**** Given text ****

RF Agile Transceiver

Analog Devices 

AD9361

SYNTHESIZERS

RF PLLs

The AD9361 contains two identical synthesizers to generate the

required LO signals for the RF signal paths:—one for the receiver

and one for the transmitter. Phase-locked loop (PLL) synthesizers

are fractional-N designs incorporating completely integrated

voltage controlled oscillators (VCOs) and loop filters. In TDD

operation, the synthesizers turn on and off as appropriate for the

RX and TX frames. In FDD mode, the TX PLL and the RX PLL

can be activated simultaneously. These PLLs require no external

components.

BB PLL

The AD9361 also contains a baseband PLL synthesizer that is

used to generate all baseband related clock signals. These include

the ADC and DAC sampling clocks, the DATA_CLK signal (see

the Digital Data Interface section), and all data framing signals.

****

* _Complete the following_:
a) List every PLL synthesizer that the AD9361 synthesizer text says the chip contains.
b) Carry on the AD9361 synthesizer text from its last sentence.

**** Dataset excerpts ****

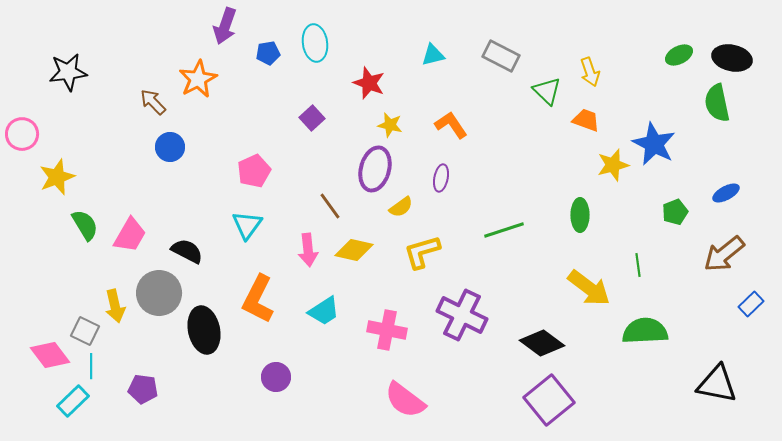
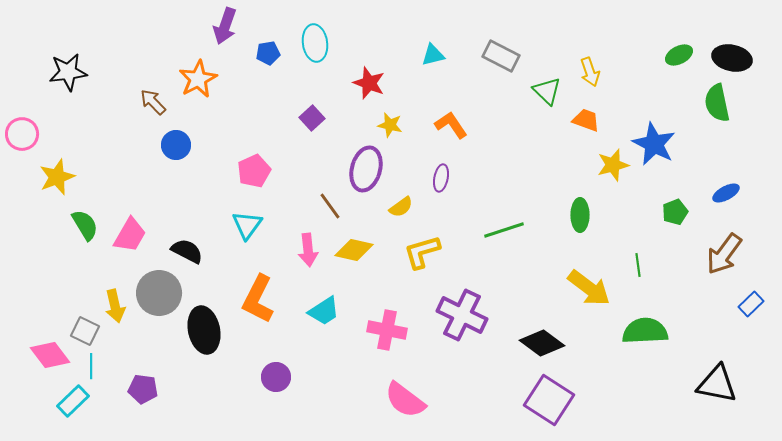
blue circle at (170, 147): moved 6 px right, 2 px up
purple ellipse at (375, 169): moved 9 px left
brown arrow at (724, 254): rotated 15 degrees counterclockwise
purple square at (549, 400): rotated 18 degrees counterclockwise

****
**** Dataset excerpts ****

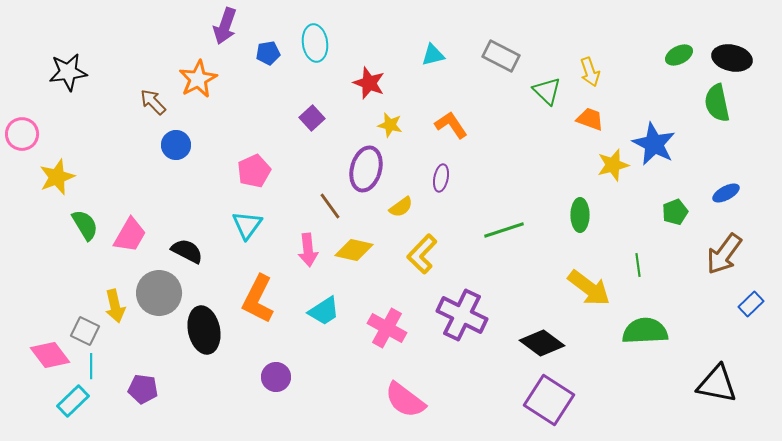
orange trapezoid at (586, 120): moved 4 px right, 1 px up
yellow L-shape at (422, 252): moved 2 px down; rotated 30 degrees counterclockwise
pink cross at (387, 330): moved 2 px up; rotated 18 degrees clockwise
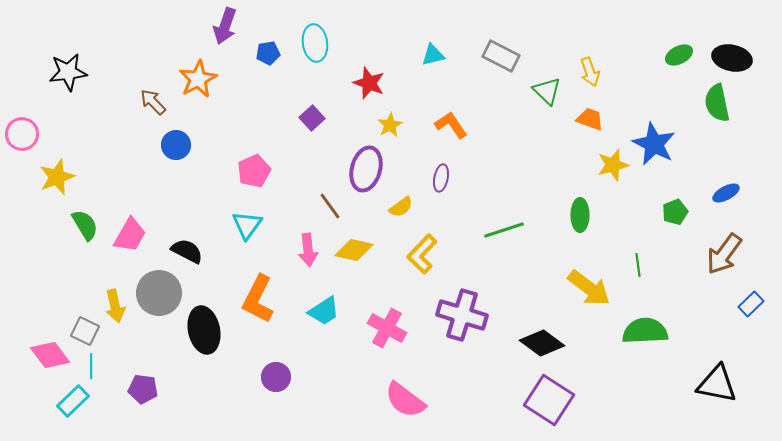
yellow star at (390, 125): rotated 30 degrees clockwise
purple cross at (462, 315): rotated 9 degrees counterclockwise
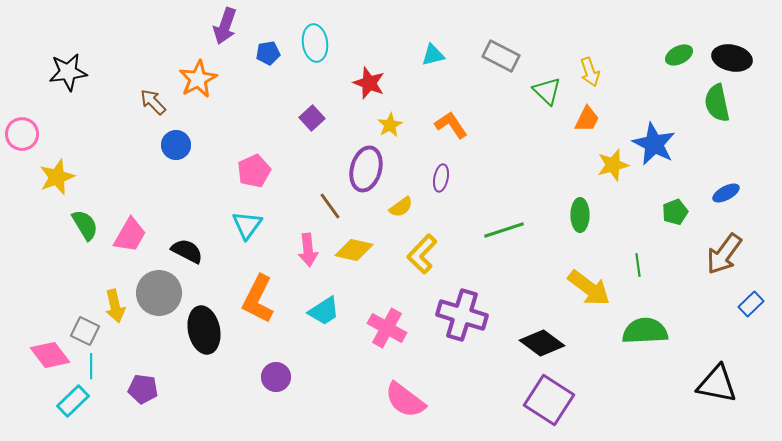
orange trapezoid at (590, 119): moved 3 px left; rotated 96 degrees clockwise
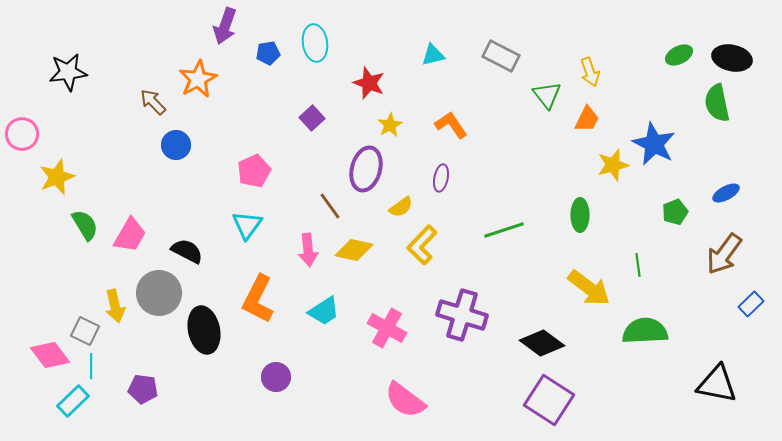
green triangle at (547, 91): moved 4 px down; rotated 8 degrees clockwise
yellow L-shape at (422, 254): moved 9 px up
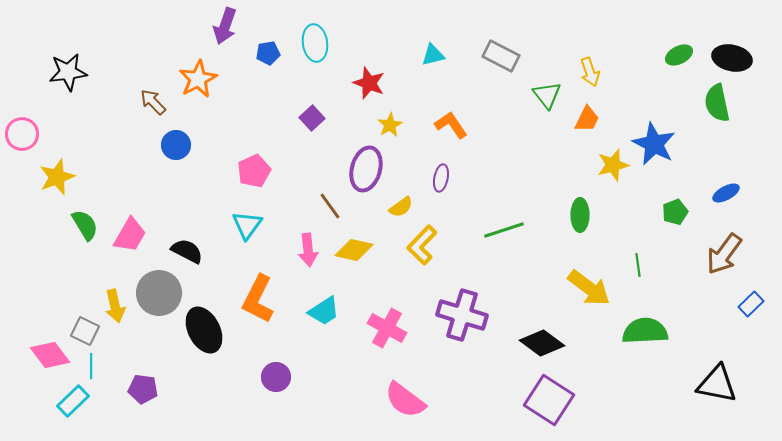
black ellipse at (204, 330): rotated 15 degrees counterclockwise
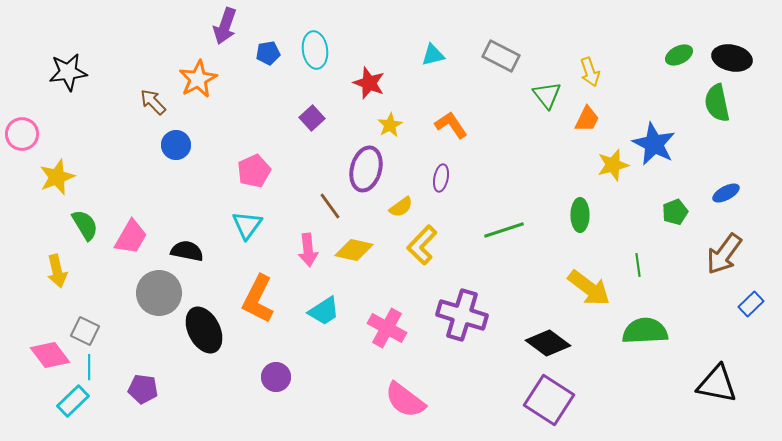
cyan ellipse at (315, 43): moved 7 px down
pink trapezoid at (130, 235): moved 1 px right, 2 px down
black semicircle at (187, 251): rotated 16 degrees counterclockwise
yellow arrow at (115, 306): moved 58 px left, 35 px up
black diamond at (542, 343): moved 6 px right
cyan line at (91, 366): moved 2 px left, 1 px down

****

* _Answers below_:
a)
- RX PLL (the receiver's RF synthesizer)
- TX PLL (the transmitter's RF synthesizer)
- BB PLL (the baseband PLL synthesizer)

b)
This PLL is programmed from 700 MHz to 1400 MHz based on

the data rate and sample rate requirements of the system.

DIGITAL DATA INTERFACE

The AD9361 data interface uses parallel data ports (P0 and P1)

to transfer data between the device and the BBP. The data ports can

be configured in either single-ended CMOS format or differential

LVDS format. Both formats can be configured in multiple

arrangements to match system requirements for data ordering and

data port connections. These arrangements include single port

data bus, dual port data bus, single data rate, double data rate,

and various combinations of data ordering to transmit data

from different channels across the bus at appropriate times.

Bus transfers are controlled using simple hardware handshake

signaling. The two ports can be operated in either bidirectional

(TDD) mode or in full duplex (FDD) mode where half the bits

are used for transmitting data and half are used for receiving data.

The interface can also be configured to use only one of the data

ports for applications that do not require high data rates and

prefer to use fewer interface pins.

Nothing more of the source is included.